Given entries ▸
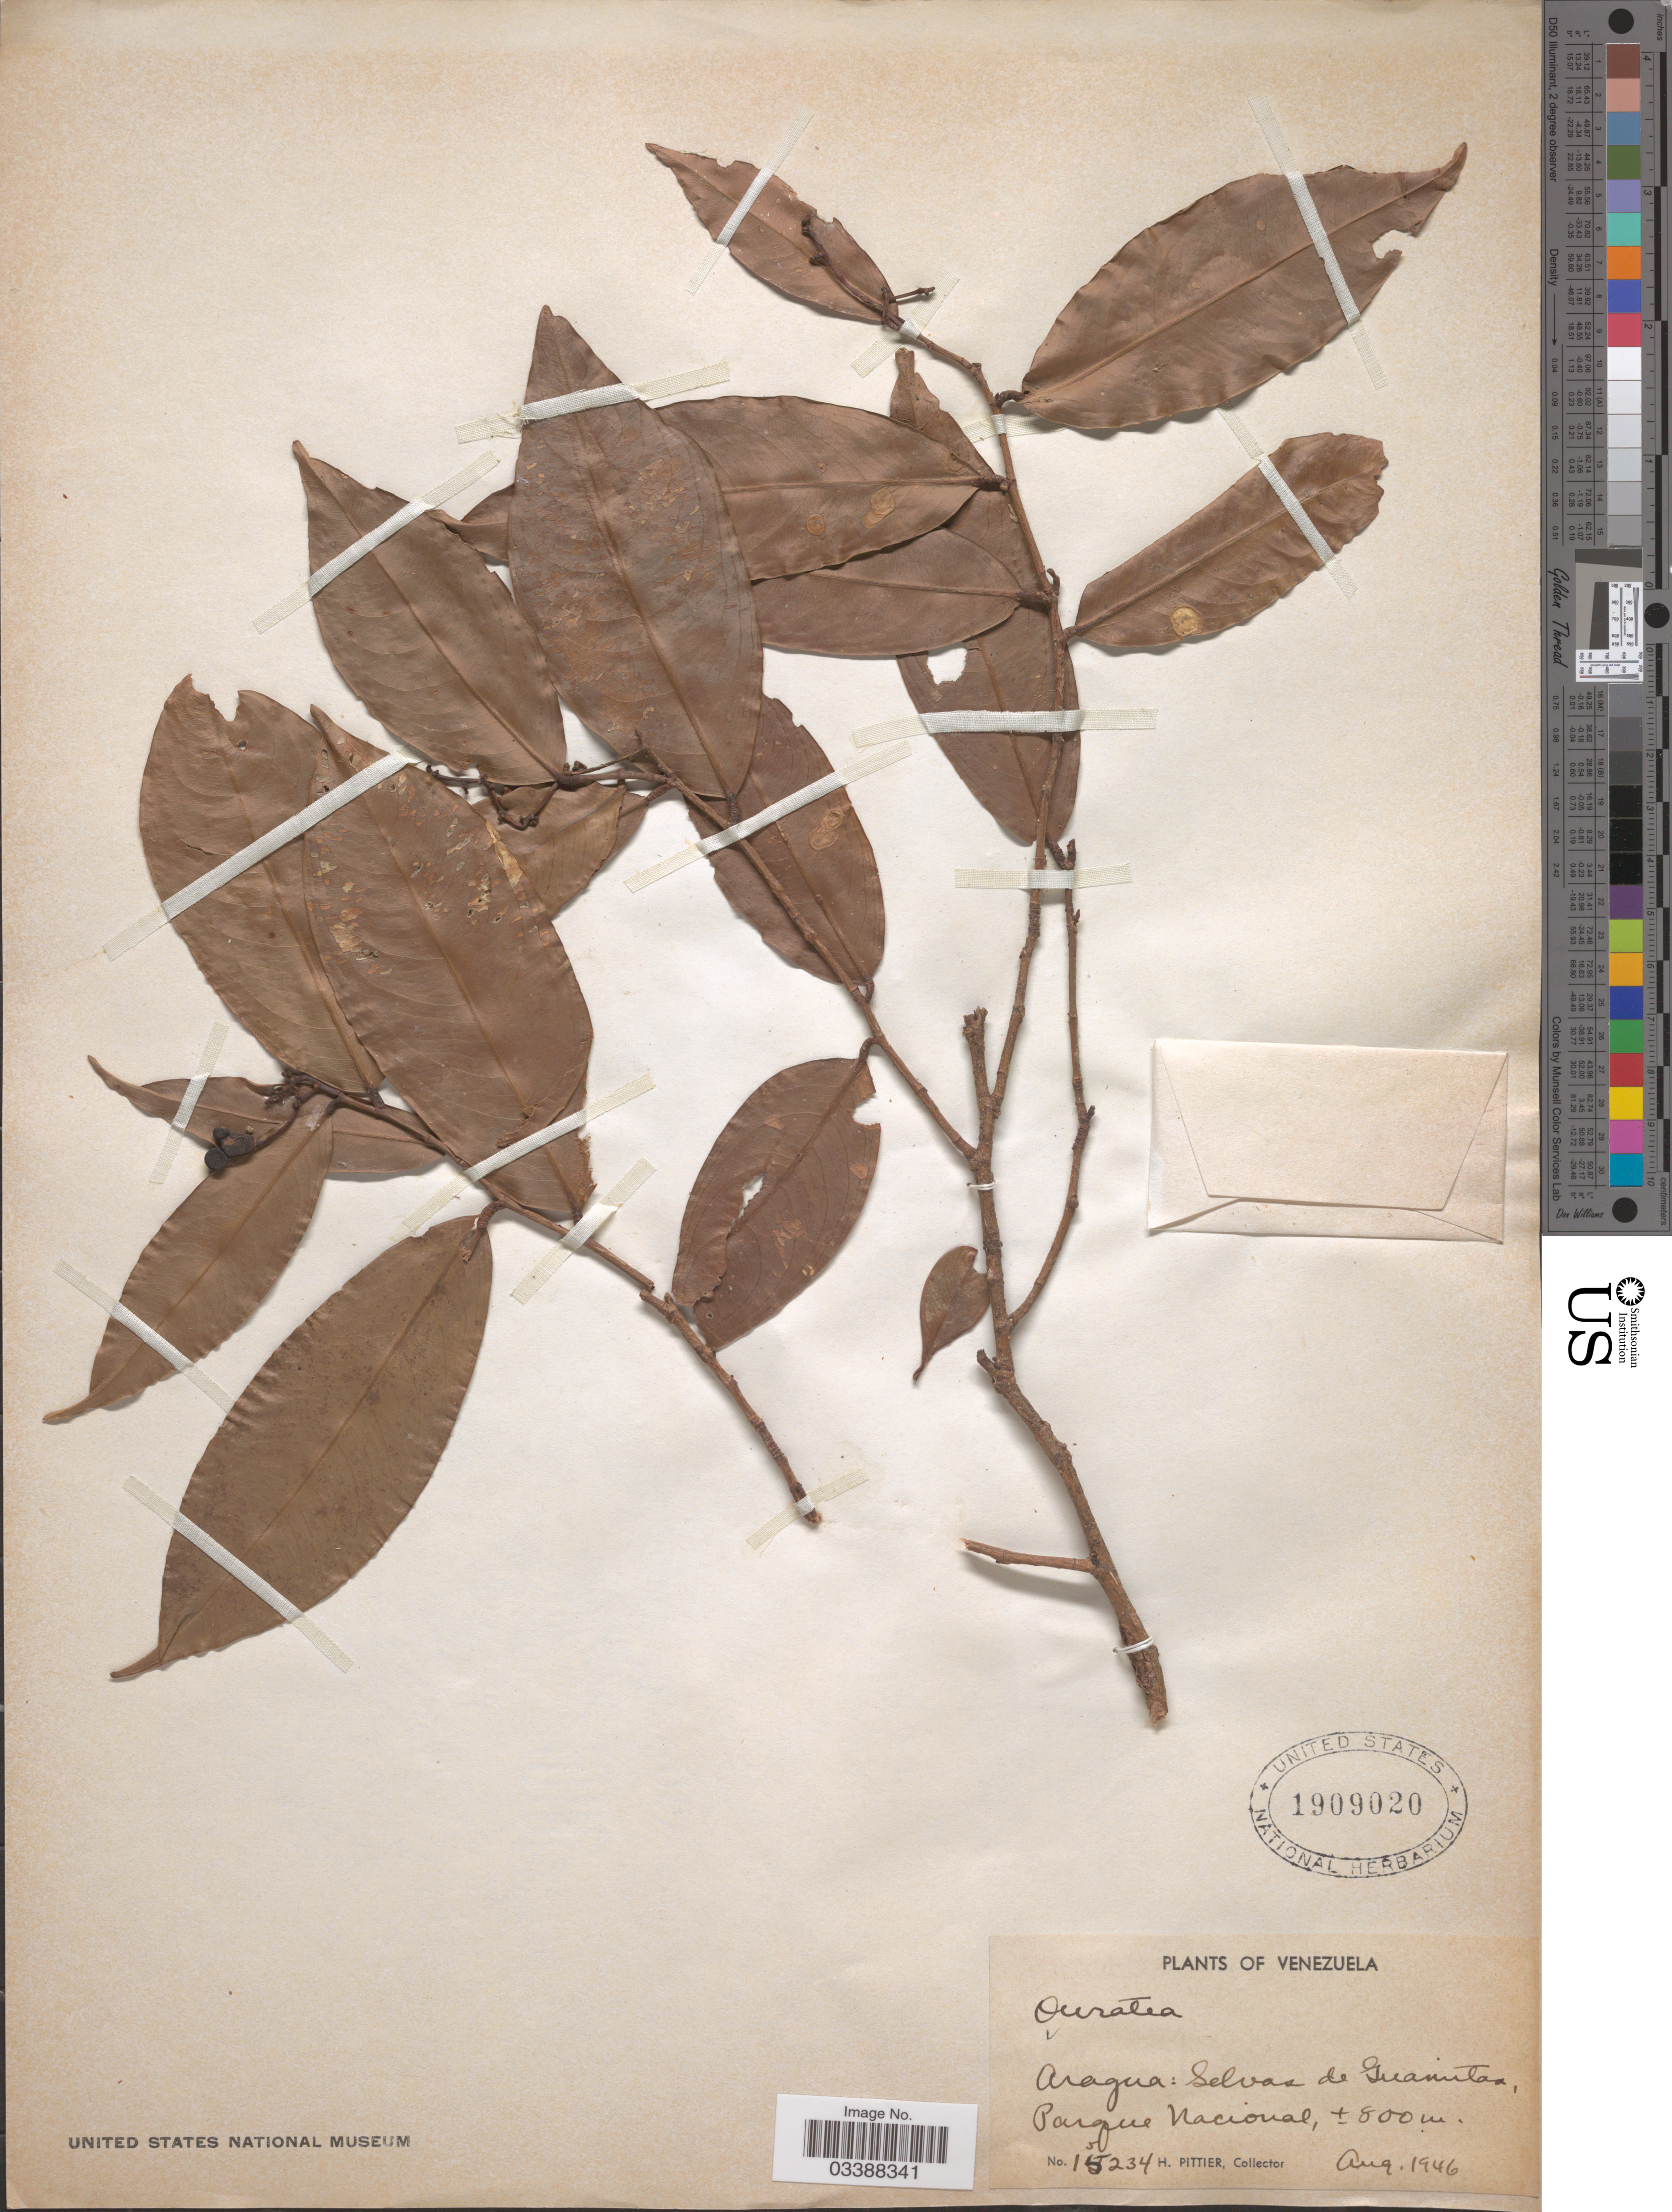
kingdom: Plantae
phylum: Tracheophyta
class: Magnoliopsida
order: Malpighiales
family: Ochnaceae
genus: Ouratea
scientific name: Ouratea caracasana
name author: (Planch.) Engl.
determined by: Niño, S. M., (PORT), BioCentro-UNELLEZ (VENEZUELA)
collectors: H. F. Pittier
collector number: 15234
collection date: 1946-08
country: Venezuela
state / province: Aragua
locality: Selvas de Guanitas, Parque Nacional.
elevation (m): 800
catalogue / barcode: US 1909020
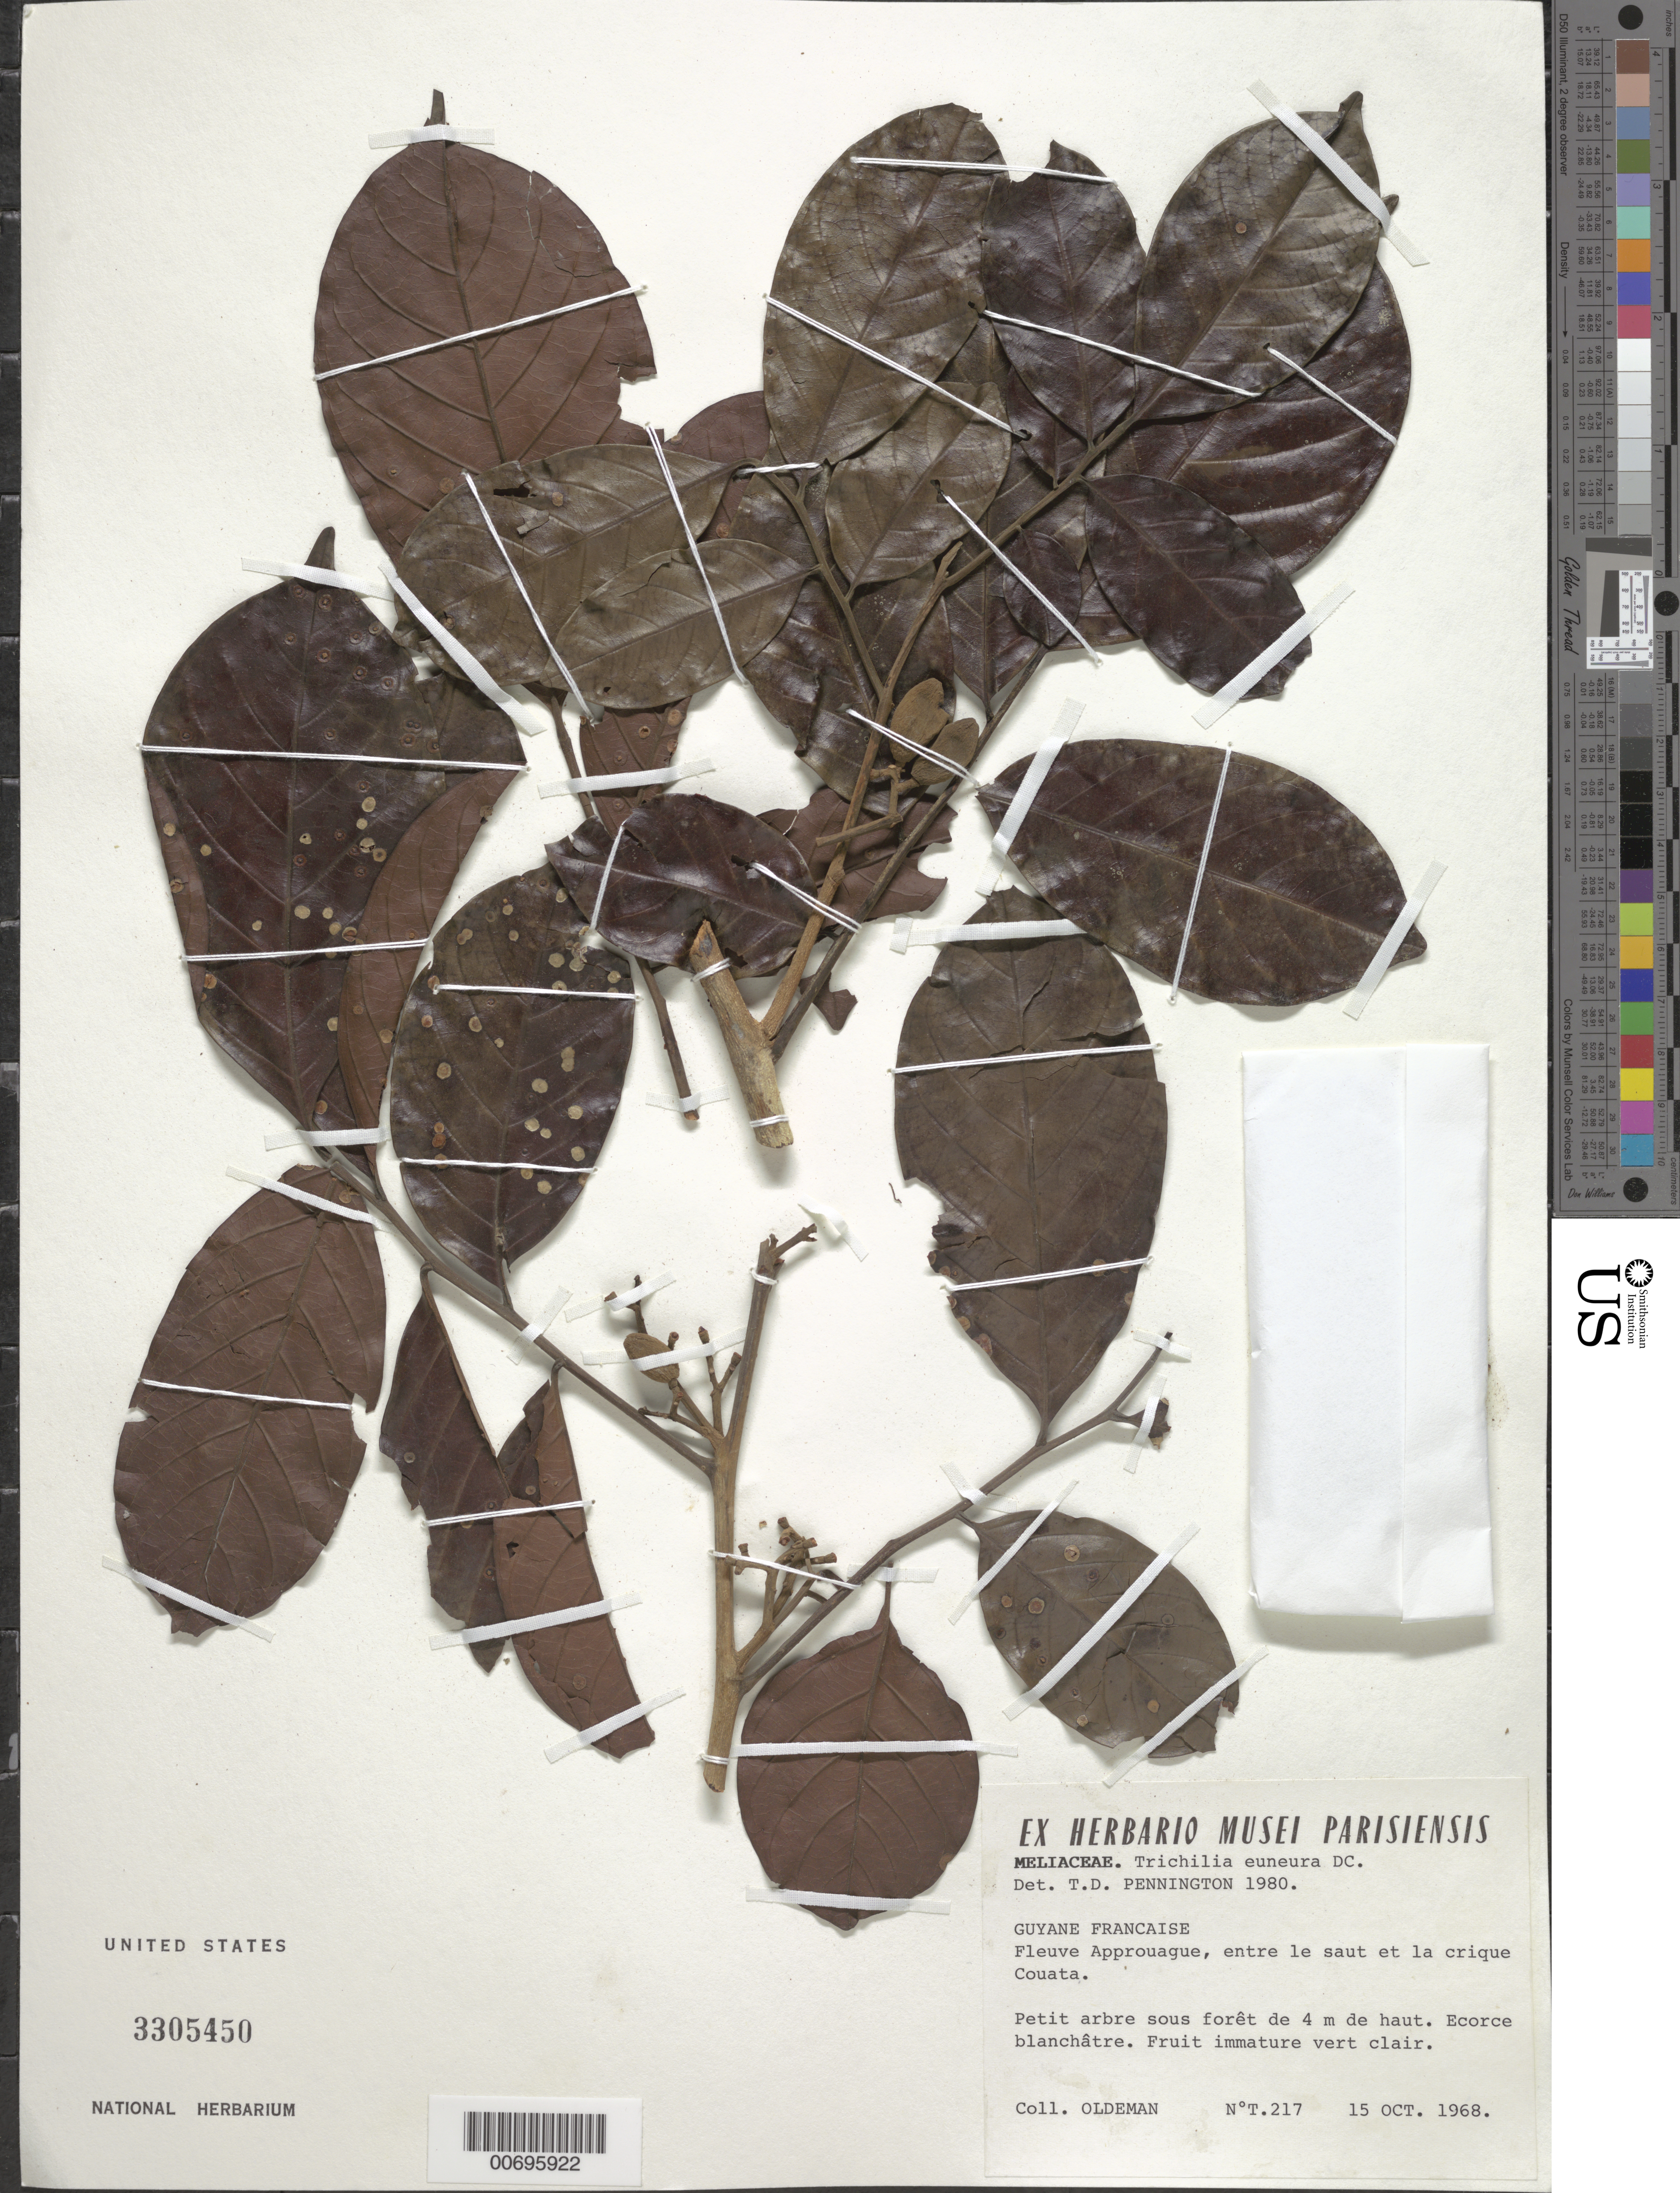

What is expected ▸ Put these lines into a JSON list of strings, one string per line, with blank lines left out. Leave the pictures out of the list.

Solution to the exercise ▸
[
  "kingdom: Plantae",
  "phylum: Tracheophyta",
  "class: Magnoliopsida",
  "order: Malpighiales",
  "family: Ochnaceae",
  "genus: Ouratea",
  "scientific name: Ouratea caracasana",
  "name author: (Planch.) Engl.",
  "determined by: Niño, S. M., (PORT), BioCentro-UNELLEZ (VENEZUELA)",
  "collectors: H. F. Pittier",
  "collector number: 15234",
  "collection date: 1946-08",
  "country: Venezuela",
  "state / province: Aragua",
  "locality: Selvas de Guanitas, Parque Nacional.",
  "elevation (m): 800",
  "catalogue / barcode: US 1909020"
]